Exercise directions
Please reproduce the material below character for character, with nothing changed.

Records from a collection
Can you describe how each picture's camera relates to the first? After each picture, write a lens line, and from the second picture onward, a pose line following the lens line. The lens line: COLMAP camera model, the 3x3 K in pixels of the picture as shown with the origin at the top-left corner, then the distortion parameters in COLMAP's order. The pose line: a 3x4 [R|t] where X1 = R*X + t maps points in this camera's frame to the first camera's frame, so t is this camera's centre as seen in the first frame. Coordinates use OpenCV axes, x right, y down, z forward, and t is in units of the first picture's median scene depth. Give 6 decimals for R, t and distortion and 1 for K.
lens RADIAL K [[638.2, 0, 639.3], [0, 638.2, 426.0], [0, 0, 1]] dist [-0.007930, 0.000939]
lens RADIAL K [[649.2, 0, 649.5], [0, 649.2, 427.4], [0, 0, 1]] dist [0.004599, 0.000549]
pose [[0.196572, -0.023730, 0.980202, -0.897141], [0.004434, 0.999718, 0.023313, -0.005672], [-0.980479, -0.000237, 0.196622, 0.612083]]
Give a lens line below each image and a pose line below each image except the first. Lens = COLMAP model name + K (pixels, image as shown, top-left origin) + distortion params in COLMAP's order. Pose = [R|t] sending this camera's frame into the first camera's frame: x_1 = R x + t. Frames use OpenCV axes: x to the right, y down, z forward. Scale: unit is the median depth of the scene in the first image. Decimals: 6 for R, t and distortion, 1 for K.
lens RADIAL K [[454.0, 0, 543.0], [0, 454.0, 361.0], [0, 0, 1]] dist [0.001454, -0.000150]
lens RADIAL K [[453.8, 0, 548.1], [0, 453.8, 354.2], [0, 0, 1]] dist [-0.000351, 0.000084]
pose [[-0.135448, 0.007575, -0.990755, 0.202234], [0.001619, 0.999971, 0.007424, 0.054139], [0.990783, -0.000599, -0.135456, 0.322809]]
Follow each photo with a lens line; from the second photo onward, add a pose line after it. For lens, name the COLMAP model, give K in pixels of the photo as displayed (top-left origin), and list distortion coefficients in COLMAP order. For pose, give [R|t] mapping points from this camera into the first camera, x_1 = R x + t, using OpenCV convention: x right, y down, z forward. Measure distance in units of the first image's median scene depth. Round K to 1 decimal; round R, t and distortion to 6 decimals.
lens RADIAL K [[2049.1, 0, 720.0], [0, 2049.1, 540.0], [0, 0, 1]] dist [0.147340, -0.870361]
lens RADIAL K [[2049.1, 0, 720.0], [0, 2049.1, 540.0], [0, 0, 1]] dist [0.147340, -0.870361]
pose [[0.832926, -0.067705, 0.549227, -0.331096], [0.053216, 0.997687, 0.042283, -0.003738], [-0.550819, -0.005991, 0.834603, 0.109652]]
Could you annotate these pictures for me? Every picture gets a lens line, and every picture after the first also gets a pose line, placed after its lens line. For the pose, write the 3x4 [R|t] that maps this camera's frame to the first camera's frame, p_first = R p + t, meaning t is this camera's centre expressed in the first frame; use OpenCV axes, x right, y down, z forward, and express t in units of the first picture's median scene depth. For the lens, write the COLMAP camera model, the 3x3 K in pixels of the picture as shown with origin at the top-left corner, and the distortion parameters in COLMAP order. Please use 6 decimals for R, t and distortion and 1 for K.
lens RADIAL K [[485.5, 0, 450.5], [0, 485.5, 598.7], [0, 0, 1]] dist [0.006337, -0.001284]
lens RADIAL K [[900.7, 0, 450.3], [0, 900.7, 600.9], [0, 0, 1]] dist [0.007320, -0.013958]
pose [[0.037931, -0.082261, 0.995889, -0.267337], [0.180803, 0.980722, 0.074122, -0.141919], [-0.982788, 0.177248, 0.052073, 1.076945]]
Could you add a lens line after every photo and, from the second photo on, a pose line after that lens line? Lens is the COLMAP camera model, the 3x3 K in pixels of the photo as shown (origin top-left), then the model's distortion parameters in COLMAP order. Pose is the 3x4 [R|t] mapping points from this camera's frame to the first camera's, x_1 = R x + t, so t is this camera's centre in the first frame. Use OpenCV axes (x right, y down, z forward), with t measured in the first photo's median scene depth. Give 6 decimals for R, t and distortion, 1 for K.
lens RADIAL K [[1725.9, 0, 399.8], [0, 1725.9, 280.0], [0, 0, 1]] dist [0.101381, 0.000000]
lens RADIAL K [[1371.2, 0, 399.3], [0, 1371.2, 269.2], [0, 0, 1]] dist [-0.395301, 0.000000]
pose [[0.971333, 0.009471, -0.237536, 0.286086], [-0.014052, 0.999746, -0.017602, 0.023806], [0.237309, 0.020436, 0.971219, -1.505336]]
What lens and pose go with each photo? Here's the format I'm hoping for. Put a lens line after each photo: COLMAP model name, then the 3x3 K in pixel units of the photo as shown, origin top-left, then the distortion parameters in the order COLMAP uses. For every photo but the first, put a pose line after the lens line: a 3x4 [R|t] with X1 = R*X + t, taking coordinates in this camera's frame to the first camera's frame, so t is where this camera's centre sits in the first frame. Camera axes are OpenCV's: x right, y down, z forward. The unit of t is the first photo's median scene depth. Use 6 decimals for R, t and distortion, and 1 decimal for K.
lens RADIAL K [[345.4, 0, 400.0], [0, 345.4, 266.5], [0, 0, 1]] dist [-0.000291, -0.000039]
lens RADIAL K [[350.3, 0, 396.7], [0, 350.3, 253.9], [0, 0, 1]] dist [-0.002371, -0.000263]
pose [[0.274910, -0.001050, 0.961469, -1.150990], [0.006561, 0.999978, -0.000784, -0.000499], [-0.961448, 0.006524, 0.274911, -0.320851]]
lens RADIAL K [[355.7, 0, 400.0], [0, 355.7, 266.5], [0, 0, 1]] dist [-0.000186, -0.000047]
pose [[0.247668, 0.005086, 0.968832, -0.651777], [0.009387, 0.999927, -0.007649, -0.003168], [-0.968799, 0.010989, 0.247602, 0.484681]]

Result of this task
Can you describe how each picture's camera relates to the first? After each picture, write a lens line, and from the second picture onward, a pose line following the lens line. The lens line: COLMAP camera model, the 3x3 K in pixels of the picture as shown with the origin at the top-left corner, then the distortion parameters in COLMAP's order. The pose line: a 3x4 [R|t] where X1 = R*X + t maps points in this camera's frame to the first camera's frame, so t is this camera's centre as seen in the first frame. Coordinates use OpenCV axes, x right, y down, z forward, and t is in units of the first picture's median scene depth. Give 6 decimals for R, t and distortion and 1 for K.
lens RADIAL K [[638.2, 0, 639.3], [0, 638.2, 426.0], [0, 0, 1]] dist [-0.007930, 0.000939]
lens RADIAL K [[649.2, 0, 649.5], [0, 649.2, 427.4], [0, 0, 1]] dist [0.004599, 0.000549]
pose [[0.196572, -0.023730, 0.980202, -0.897141], [0.004434, 0.999718, 0.023313, -0.005672], [-0.980479, -0.000237, 0.196622, 0.612083]]
Give a lens line below each image and a pose line below each image except the first. Lens = COLMAP model name + K (pixels, image as shown, top-left origin) + distortion params in COLMAP's order. Pose = [R|t] sending this camera's frame into the first camera's frame: x_1 = R x + t. Frames use OpenCV axes: x to the right, y down, z forward. Scale: unit is the median depth of the scene in the first image. Decimals: 6 for R, t and distortion, 1 for K.
lens RADIAL K [[454.0, 0, 543.0], [0, 454.0, 361.0], [0, 0, 1]] dist [0.001454, -0.000150]
lens RADIAL K [[453.8, 0, 548.1], [0, 453.8, 354.2], [0, 0, 1]] dist [-0.000351, 0.000084]
pose [[-0.135448, 0.007575, -0.990755, 0.202234], [0.001619, 0.999971, 0.007424, 0.054139], [0.990783, -0.000599, -0.135456, 0.322809]]
Follow each photo with a lens line; from the second photo onward, add a pose line after it. For lens, name the COLMAP model, give K in pixels of the photo as displayed (top-left origin), and list distortion coefficients in COLMAP order. For pose, give [R|t] mapping points from this camera into the first camera, x_1 = R x + t, using OpenCV convention: x right, y down, z forward. Measure distance in units of the first image's median scene depth. Round K to 1 decimal; round R, t and distortion to 6 decimals.
lens RADIAL K [[2049.1, 0, 720.0], [0, 2049.1, 540.0], [0, 0, 1]] dist [0.147340, -0.870361]
lens RADIAL K [[2049.1, 0, 720.0], [0, 2049.1, 540.0], [0, 0, 1]] dist [0.147340, -0.870361]
pose [[0.832926, -0.067705, 0.549227, -0.331096], [0.053216, 0.997687, 0.042283, -0.003738], [-0.550819, -0.005991, 0.834603, 0.109652]]
Could you annotate these pictures for me? Every picture gets a lens line, and every picture after the first also gets a pose line, placed after its lens line. For the pose, write the 3x4 [R|t] that maps this camera's frame to the first camera's frame, p_first = R p + t, meaning t is this camera's centre expressed in the first frame; use OpenCV axes, x right, y down, z forward, and express t in units of the first picture's median scene depth. For the lens, write the COLMAP camera model, the 3x3 K in pixels of the picture as shown with origin at the top-left corner, and the distortion parameters in COLMAP order. Please use 6 decimals for R, t and distortion and 1 for K.
lens RADIAL K [[485.5, 0, 450.5], [0, 485.5, 598.7], [0, 0, 1]] dist [0.006337, -0.001284]
lens RADIAL K [[900.7, 0, 450.3], [0, 900.7, 600.9], [0, 0, 1]] dist [0.007320, -0.013958]
pose [[0.037931, -0.082261, 0.995889, -0.267337], [0.180803, 0.980722, 0.074122, -0.141919], [-0.982788, 0.177248, 0.052073, 1.076945]]
Could you add a lens line after every photo and, from the second photo on, a pose line after that lens line? Lens is the COLMAP camera model, the 3x3 K in pixels of the photo as shown (origin top-left), then the model's distortion parameters in COLMAP order. Pose is the 3x4 [R|t] mapping points from this camera's frame to the first camera's, x_1 = R x + t, so t is this camera's centre in the first frame. Use OpenCV axes (x right, y down, z forward), with t measured in the first photo's median scene depth. Give 6 decimals for R, t and distortion, 1 for K.
lens RADIAL K [[1725.9, 0, 399.8], [0, 1725.9, 280.0], [0, 0, 1]] dist [0.101381, 0.000000]
lens RADIAL K [[1371.2, 0, 399.3], [0, 1371.2, 269.2], [0, 0, 1]] dist [-0.395301, 0.000000]
pose [[0.971333, 0.009471, -0.237536, 0.286086], [-0.014052, 0.999746, -0.017602, 0.023806], [0.237309, 0.020436, 0.971219, -1.505336]]
What lens and pose go with each photo? Here's the format I'm hoping for. Put a lens line after each photo: COLMAP model name, then the 3x3 K in pixel units of the photo as shown, origin top-left, then the distortion parameters in the order COLMAP uses. For every photo but the first, put a pose line after the lens line: a 3x4 [R|t] with X1 = R*X + t, taking coordinates in this camera's frame to the first camera's frame, so t is where this camera's centre sits in the first frame. Camera axes are OpenCV's: x right, y down, z forward. The unit of t is the first photo's median scene depth. Use 6 decimals for R, t and distortion, and 1 decimal for K.
lens RADIAL K [[345.4, 0, 400.0], [0, 345.4, 266.5], [0, 0, 1]] dist [-0.000291, -0.000039]
lens RADIAL K [[350.3, 0, 396.7], [0, 350.3, 253.9], [0, 0, 1]] dist [-0.002371, -0.000263]
pose [[0.274910, -0.001050, 0.961469, -1.150990], [0.006561, 0.999978, -0.000784, -0.000499], [-0.961448, 0.006524, 0.274911, -0.320851]]
lens RADIAL K [[355.7, 0, 400.0], [0, 355.7, 266.5], [0, 0, 1]] dist [-0.000186, -0.000047]
pose [[0.247668, 0.005086, 0.968832, -0.651777], [0.009387, 0.999927, -0.007649, -0.003168], [-0.968799, 0.010989, 0.247602, 0.484681]]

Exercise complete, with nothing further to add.